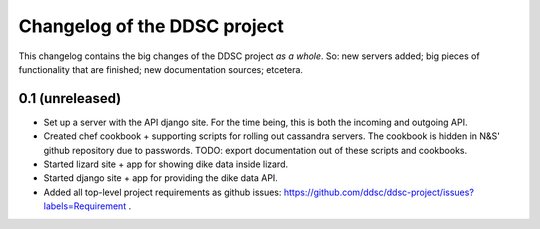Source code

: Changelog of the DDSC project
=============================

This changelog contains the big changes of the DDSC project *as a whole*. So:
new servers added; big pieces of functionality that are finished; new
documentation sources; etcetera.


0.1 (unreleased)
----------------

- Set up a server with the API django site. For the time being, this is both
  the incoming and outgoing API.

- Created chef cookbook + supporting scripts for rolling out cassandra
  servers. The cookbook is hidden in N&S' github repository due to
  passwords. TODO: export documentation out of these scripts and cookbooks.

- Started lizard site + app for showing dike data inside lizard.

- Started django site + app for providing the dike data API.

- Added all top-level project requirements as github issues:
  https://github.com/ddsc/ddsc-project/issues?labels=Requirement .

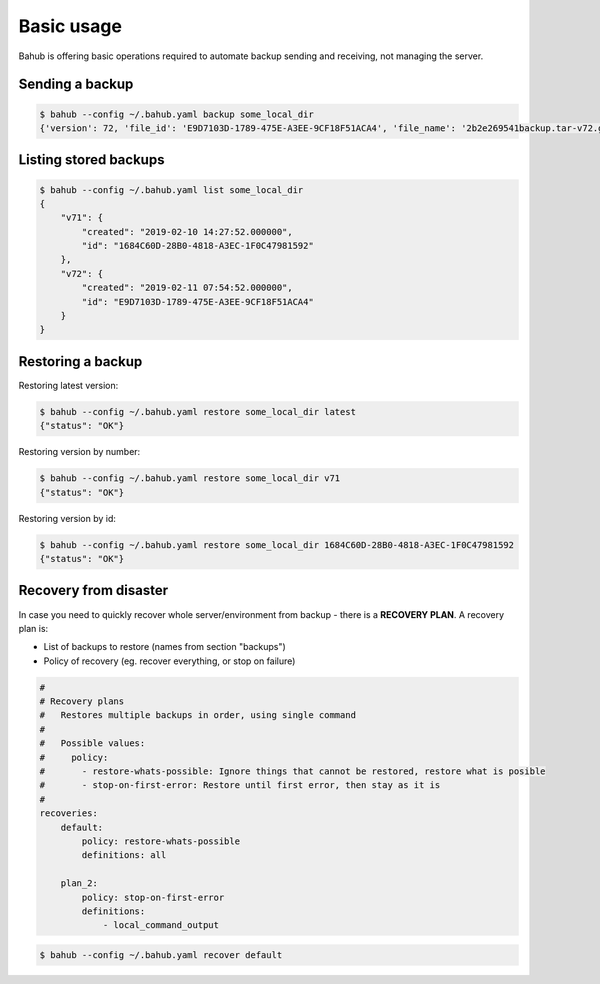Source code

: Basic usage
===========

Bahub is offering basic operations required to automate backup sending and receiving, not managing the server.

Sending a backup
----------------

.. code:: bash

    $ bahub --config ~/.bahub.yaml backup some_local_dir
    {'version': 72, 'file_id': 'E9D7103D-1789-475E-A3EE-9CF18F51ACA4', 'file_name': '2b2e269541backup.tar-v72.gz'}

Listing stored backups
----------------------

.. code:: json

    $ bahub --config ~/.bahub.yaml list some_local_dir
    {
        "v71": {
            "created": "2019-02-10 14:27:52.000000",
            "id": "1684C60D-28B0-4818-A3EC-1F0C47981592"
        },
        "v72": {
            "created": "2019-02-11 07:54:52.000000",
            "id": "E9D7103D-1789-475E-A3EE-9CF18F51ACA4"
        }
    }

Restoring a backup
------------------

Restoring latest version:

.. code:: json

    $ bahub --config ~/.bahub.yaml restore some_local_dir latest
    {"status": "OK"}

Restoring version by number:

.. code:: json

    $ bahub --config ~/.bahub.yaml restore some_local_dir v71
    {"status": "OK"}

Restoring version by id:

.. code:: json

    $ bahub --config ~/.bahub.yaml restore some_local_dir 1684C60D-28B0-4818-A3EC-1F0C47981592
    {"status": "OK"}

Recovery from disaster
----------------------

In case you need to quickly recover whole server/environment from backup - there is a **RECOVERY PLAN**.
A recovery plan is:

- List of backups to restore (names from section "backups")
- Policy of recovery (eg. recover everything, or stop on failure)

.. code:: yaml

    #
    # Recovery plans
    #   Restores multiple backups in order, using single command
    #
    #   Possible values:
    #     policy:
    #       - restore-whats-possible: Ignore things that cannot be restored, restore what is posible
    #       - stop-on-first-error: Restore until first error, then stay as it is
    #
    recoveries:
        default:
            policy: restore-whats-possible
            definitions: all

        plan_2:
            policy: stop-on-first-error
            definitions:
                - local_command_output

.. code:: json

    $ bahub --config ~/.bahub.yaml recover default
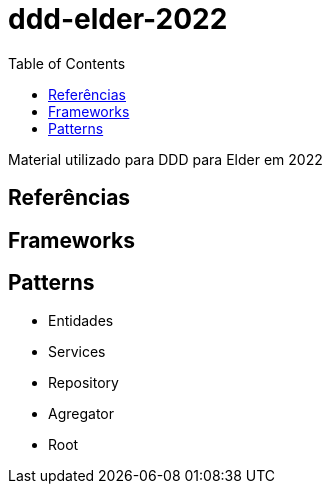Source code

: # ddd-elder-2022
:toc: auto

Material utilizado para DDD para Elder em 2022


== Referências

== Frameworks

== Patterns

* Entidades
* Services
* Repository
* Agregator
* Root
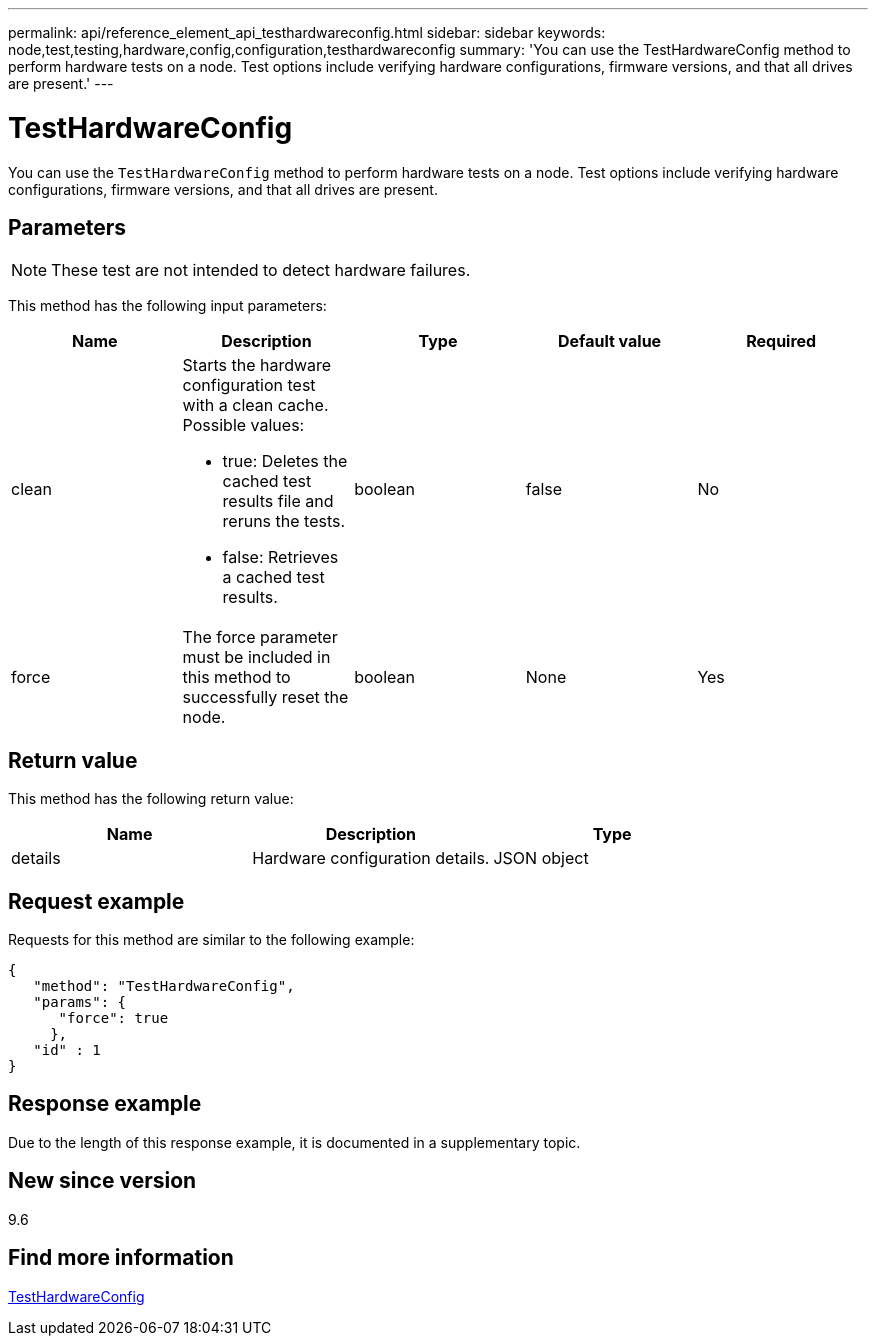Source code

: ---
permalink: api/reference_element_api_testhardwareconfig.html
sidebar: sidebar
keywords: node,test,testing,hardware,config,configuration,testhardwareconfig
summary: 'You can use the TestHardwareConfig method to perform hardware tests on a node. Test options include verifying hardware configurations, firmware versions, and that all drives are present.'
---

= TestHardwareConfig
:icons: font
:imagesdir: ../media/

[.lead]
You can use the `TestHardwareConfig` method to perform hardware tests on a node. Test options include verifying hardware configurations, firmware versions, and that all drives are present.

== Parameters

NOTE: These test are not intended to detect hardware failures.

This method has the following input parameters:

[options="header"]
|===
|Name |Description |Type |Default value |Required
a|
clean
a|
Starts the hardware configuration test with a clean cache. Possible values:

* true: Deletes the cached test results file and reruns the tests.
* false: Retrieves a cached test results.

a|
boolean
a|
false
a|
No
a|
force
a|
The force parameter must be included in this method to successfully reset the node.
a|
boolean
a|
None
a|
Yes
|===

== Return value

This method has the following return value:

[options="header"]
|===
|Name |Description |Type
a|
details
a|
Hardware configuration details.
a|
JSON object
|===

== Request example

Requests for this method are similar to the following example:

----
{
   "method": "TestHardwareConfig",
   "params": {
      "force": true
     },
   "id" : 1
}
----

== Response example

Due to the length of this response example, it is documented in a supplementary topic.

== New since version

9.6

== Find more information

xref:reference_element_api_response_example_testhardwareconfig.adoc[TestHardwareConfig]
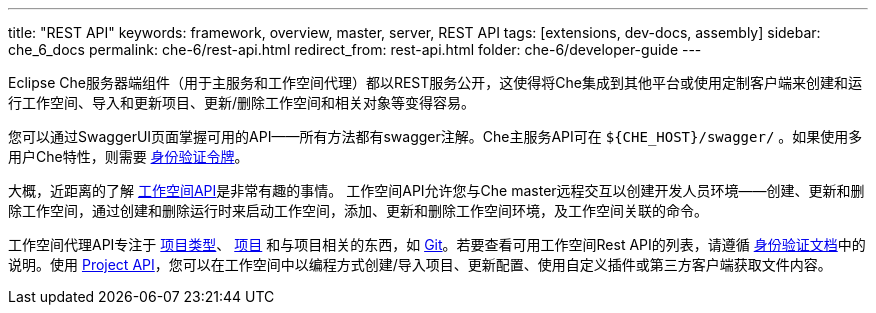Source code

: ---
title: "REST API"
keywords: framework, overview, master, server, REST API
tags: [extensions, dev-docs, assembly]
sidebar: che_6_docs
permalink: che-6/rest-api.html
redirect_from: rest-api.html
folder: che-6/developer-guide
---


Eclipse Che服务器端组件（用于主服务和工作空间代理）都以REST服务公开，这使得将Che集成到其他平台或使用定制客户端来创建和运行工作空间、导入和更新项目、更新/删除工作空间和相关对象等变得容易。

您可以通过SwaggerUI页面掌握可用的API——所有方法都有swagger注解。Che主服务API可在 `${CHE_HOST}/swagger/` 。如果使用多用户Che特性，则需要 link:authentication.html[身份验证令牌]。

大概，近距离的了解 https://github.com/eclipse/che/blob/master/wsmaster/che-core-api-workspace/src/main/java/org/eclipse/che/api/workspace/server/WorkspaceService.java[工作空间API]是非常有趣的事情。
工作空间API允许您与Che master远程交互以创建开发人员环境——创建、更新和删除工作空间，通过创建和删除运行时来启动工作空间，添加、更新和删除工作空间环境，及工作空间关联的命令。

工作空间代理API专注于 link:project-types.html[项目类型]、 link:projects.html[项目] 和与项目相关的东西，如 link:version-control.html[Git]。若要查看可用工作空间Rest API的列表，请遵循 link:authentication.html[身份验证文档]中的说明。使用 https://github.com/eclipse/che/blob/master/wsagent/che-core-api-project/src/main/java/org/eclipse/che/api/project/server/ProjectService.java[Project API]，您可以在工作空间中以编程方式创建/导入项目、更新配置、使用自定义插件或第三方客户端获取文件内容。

++++++++++

**Your assignment**
Reproduce exactly the lines of the entries above from the first through the line with "- Set up a server", both included; pictures should not be reproduced.

**Answer to the exercise**
Source code

: Changelog of the DDSC project
=============================

This changelog contains the big changes of the DDSC project *as a whole*. So:
new servers added; big pieces of functionality that are finished; new
documentation sources; etcetera.


0.1 (unreleased)
----------------

- Set up a server with the API django site. For the time being, this is both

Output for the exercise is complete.